**Details zur Aufgabe:**
Zitiere sämtliche Zeilen des folgenden Materials wortgetreu und ohne Auslassungen.

**Auszüge aus Daten:**
━━━

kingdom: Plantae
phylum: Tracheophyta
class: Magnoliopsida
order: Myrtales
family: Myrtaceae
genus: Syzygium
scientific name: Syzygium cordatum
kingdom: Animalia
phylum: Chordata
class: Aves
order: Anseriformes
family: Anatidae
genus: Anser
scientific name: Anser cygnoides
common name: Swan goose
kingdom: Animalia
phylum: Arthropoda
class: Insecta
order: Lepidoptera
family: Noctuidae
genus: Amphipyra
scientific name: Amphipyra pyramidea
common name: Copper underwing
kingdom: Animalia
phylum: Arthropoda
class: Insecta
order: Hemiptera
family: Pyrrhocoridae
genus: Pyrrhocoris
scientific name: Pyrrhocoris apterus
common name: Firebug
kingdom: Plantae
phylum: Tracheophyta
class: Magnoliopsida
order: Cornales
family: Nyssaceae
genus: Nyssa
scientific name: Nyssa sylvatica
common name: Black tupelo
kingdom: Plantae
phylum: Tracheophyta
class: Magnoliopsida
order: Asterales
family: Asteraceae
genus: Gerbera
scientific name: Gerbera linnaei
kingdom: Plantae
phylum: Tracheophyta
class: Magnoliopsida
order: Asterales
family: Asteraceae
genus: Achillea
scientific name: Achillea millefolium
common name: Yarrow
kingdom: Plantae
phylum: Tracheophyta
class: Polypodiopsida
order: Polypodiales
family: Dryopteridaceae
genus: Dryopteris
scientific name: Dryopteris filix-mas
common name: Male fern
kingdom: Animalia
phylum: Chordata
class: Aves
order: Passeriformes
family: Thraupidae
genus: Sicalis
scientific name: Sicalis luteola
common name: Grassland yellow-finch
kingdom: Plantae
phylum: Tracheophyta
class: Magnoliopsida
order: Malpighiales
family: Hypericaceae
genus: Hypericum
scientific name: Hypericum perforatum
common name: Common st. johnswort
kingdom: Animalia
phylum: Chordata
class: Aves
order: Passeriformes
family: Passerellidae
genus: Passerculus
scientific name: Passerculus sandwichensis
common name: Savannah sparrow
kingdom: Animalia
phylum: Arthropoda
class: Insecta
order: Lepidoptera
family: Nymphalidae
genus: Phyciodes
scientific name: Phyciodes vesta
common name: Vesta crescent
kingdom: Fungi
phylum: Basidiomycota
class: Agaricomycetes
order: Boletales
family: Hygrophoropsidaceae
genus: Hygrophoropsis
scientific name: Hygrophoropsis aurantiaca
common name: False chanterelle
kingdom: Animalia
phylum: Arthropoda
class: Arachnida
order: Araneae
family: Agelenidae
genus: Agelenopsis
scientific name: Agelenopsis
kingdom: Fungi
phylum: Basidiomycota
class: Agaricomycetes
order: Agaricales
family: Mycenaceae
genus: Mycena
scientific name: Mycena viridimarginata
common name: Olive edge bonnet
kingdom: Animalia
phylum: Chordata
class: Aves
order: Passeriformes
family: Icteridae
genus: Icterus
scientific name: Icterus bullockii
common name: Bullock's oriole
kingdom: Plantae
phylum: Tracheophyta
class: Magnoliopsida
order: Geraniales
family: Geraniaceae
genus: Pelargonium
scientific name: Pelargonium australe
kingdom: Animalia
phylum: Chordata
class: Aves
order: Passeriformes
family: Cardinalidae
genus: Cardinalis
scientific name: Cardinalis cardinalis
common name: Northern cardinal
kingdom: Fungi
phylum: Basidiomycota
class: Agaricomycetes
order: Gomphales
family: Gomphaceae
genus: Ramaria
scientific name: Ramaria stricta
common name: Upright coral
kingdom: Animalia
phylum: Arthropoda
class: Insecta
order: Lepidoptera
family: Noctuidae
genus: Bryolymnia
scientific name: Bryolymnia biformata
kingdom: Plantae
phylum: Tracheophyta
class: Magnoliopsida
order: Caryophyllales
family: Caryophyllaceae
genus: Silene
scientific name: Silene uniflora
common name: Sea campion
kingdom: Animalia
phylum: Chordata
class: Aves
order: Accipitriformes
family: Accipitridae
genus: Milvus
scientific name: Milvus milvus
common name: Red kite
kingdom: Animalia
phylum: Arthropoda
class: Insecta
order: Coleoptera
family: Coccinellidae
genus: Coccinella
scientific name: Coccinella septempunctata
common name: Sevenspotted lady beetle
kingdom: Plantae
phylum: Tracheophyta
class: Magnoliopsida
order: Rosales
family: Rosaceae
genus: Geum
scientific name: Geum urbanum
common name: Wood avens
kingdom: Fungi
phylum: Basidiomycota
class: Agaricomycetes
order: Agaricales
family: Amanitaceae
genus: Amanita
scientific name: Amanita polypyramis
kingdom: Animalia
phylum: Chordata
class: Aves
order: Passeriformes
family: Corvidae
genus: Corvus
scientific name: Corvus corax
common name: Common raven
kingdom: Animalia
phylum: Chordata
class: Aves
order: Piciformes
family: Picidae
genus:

━━━

**Antwort zur Aufgabe:**
kingdom: Plantae
phylum: Tracheophyta
class: Magnoliopsida
order: Myrtales
family: Myrtaceae
genus: Syzygium
scientific name: Syzygium cordatum
kingdom: Animalia
phylum: Chordata
class: Aves
order: Anseriformes
family: Anatidae
genus: Anser
scientific name: Anser cygnoides
common name: Swan goose
kingdom: Animalia
phylum: Arthropoda
class: Insecta
order: Lepidoptera
family: Noctuidae
genus: Amphipyra
scientific name: Amphipyra pyramidea
common name: Copper underwing
kingdom: Animalia
phylum: Arthropoda
class: Insecta
order: Hemiptera
family: Pyrrhocoridae
genus: Pyrrhocoris
scientific name: Pyrrhocoris apterus
common name: Firebug
kingdom: Plantae
phylum: Tracheophyta
class: Magnoliopsida
order: Cornales
family: Nyssaceae
genus: Nyssa
scientific name: Nyssa sylvatica
common name: Black tupelo
kingdom: Plantae
phylum: Tracheophyta
class: Magnoliopsida
order: Asterales
family: Asteraceae
genus: Gerbera
scientific name: Gerbera linnaei
kingdom: Plantae
phylum: Tracheophyta
class: Magnoliopsida
order: Asterales
family: Asteraceae
genus: Achillea
scientific name: Achillea millefolium
common name: Yarrow
kingdom: Plantae
phylum: Tracheophyta
class: Polypodiopsida
order: Polypodiales
family: Dryopteridaceae
genus: Dryopteris
scientific name: Dryopteris filix-mas
common name: Male fern
kingdom: Animalia
phylum: Chordata
class: Aves
order: Passeriformes
family: Thraupidae
genus: Sicalis
scientific name: Sicalis luteola
common name: Grassland yellow-finch
kingdom: Plantae
phylum: Tracheophyta
class: Magnoliopsida
order: Malpighiales
family: Hypericaceae
genus: Hypericum
scientific name: Hypericum perforatum
common name: Common st. johnswort
kingdom: Animalia
phylum: Chordata
class: Aves
order: Passeriformes
family: Passerellidae
genus: Passerculus
scientific name: Passerculus sandwichensis
common name: Savannah sparrow
kingdom: Animalia
phylum: Arthropoda
class: Insecta
order: Lepidoptera
family: Nymphalidae
genus: Phyciodes
scientific name: Phyciodes vesta
common name: Vesta crescent
kingdom: Fungi
phylum: Basidiomycota
class: Agaricomycetes
order: Boletales
family: Hygrophoropsidaceae
genus: Hygrophoropsis
scientific name: Hygrophoropsis aurantiaca
common name: False chanterelle
kingdom: Animalia
phylum: Arthropoda
class: Arachnida
order: Araneae
family: Agelenidae
genus: Agelenopsis
scientific name: Agelenopsis
kingdom: Fungi
phylum: Basidiomycota
class: Agaricomycetes
order: Agaricales
family: Mycenaceae
genus: Mycena
scientific name: Mycena viridimarginata
common name: Olive edge bonnet
kingdom: Animalia
phylum: Chordata
class: Aves
order: Passeriformes
family: Icteridae
genus: Icterus
scientific name: Icterus bullockii
common name: Bullock's oriole
kingdom: Plantae
phylum: Tracheophyta
class: Magnoliopsida
order: Geraniales
family: Geraniaceae
genus: Pelargonium
scientific name: Pelargonium australe
kingdom: Animalia
phylum: Chordata
class: Aves
order: Passeriformes
family: Cardinalidae
genus: Cardinalis
scientific name: Cardinalis cardinalis
common name: Northern cardinal
kingdom: Fungi
phylum: Basidiomycota
class: Agaricomycetes
order: Gomphales
family: Gomphaceae
genus: Ramaria
scientific name: Ramaria stricta
common name: Upright coral
kingdom: Animalia
phylum: Arthropoda
class: Insecta
order: Lepidoptera
family: Noctuidae
genus: Bryolymnia
scientific name: Bryolymnia biformata
kingdom: Plantae
phylum: Tracheophyta
class: Magnoliopsida
order: Caryophyllales
family: Caryophyllaceae
genus: Silene
scientific name: Silene uniflora
common name: Sea campion
kingdom: Animalia
phylum: Chordata
class: Aves
order: Accipitriformes
family: Accipitridae
genus: Milvus
scientific name: Milvus milvus
common name: Red kite
kingdom: Animalia
phylum: Arthropoda
class: Insecta
order: Coleoptera
family: Coccinellidae
genus: Coccinella
scientific name: Coccinella septempunctata
common name: Sevenspotted lady beetle
kingdom: Plantae
phylum: Tracheophyta
class: Magnoliopsida
order: Rosales
family: Rosaceae
genus: Geum
scientific name: Geum urbanum
common name: Wood avens
kingdom: Fungi
phylum: Basidiomycota
class: Agaricomycetes
order: Agaricales
family: Amanitaceae
genus: Amanita
scientific name: Amanita polypyramis
kingdom: Animalia
phylum: Chordata
class: Aves
order: Passeriformes
family: Corvidae
genus: Corvus
scientific name: Corvus corax
common name: Common raven
kingdom: Animalia
phylum: Chordata
class: Aves
order: Piciformes
family: Picidae
genus:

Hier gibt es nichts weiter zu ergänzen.